CHEMOSYNTHETIC COMMUNITIES ON REPTILE DEAD-FALLS IN MODERN AND CRETACEOUS SEAS


Robert G. JENKINS1, Andrzej KAIM2, Tamaki SATO3, Jun OKAMOTO3, Haruta UCHIDA3, Kazuhiro MORIYA4, Ren HIRAYAMA5, Yoshinori HIKIDA6, Yasunori KANO7, Takenori SASAKI8, Shozo OGISO1, Azuma TAOKA1, Toshio SEKIGUCHI1, and Nobuo SUZUKI1


1Kanazawa University, Kanazawa, Japan; 2Institute of Paleobiology PAS, Warsaw, Poland; 3Tokyo Gakugei University, Tokyo, Japan; 4Asahi Kohmatsu, Tokyo, Japan; 5Waseda University, Tokyo, Japan; 6Nakagawa Museum of Natural History, Nakagawa, Japan; 7AORI, University of Tokyo, Kashiwa, Japan; 8University Museum, University of Tokyo, Tokyo, Japan.


Corresponding author: robertgj@staff.kanazawa-u.ac.jp


An evolutionary “stepping stone” hypothesis has been formulated to explain the progressive adaption
of some invertebrates to colonize the environments of hydrothermal vents and hydrocarbon
seeps, through the creation of reduced environments from the decay of large organic-falls on the
seafloor (i.e., sunken wood and whale carcasses; Distel et al. 2000).
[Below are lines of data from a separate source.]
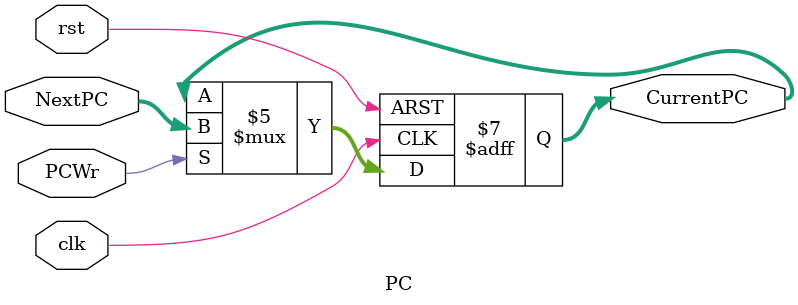
<source format=v>
module PC
#(parameter n = 32)//因为pc地址只需要10位
(
    input clk,
    input rst,
    input PCWr,
    input [n-1:0]NextPC,
    output reg[n-1:0]CurrentPC
);

always @(posedge clk ,posedge rst) begin
    if(rst==1'b1)CurrentPC<=32'h0000_3000;
    else begin
      if(PCWr==1'b1)CurrentPC<=NextPC;
      else CurrentPC<=CurrentPC;
    end
end

endmodule
</source>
In the Mesozoic, when whales
had not yet appeared, marine reptiles would have been an important source of large organic-falls
on the deep-sea floor. Sea turtles comprise one of the very few groups of large marine organisms
that survived the Cretaceous/Paleogene extinction event. Danise and Higgs (2015) previously reported
bone-eating Osedax worm traces from mid-Cretaceous plesiosaurid and sea turtle bones,
but it remains largely unknown which kind of chemosynthetic invertebrates were associated with
sea turtle-falls. Here we present two examples of chemosynthetic communities on Cretaceous sea
turtles (Mesodermochelys sp.) from the Yezo Group in Hokkaido, Japan. The associated chemosynthetic
fauna is composed of provannid, Hikidea sp. and some other gastropods, as well as thyasirid,
lucinid, and solemyid bivalves. The fauna is similar to those of the Cretaceous plesiosaurid-fall and
hydrocarbon seep communities in the same region. This finding indicates that the chemosynthetic
communities were supported not only by plesiosaurid carcasses but also by decomposing sea turtles.
We also deployed dead loggerhead sea turtle (Caretta caretta) in a shallow marine setting (ca.
11 m deep) in Tsukumo Bay (Noto Peninsula, Ishikawa Prefecture, Japan). We started the experiment
in December, 2013 and over the following 1.5 years, we observed and subsequently recovered several
pieces of bone. We observed, microbial mats composed of sulfur-oxidizing bacteria, Beggiatoa
sp. and the ciliate Zoothamnium sp. covering the bone surface. In addition, many gastropods,
Xenoskenea sp. and Iravadiidae gen. et sp. indet., crawled on bone surface and a few mytilid bivalves
(Idas or Adipicola) lived in small cleavages between the bones. These results show that the
sea turtle dead falls could have sustained chemosynthetic life from the Cretaceous until the present.


References
Danise, S. and Higgs, N.D. 2015. Bone-eating Osedax worms lived on Mesozoic marine reptile deadfalls. Biology Letters 11 (4): 20150072.


Distel, D.L., Baco, A.R., Chuang, E., Morrill, W., Cavanaugh, C., and Smith, C.R. 2000. Do mussels take wooden steps to deep-sea vents? Nature 403: 725–726.


Kaim, A., Kobayashi, Y., Echizenya, H., Jenkins, R.G., and Tanabe, K. 2008. Chemosynthesis-based associations on
Cretaceous plesiosaurid carcasses. Acta Palaeontologica Polonica 53: 97–104.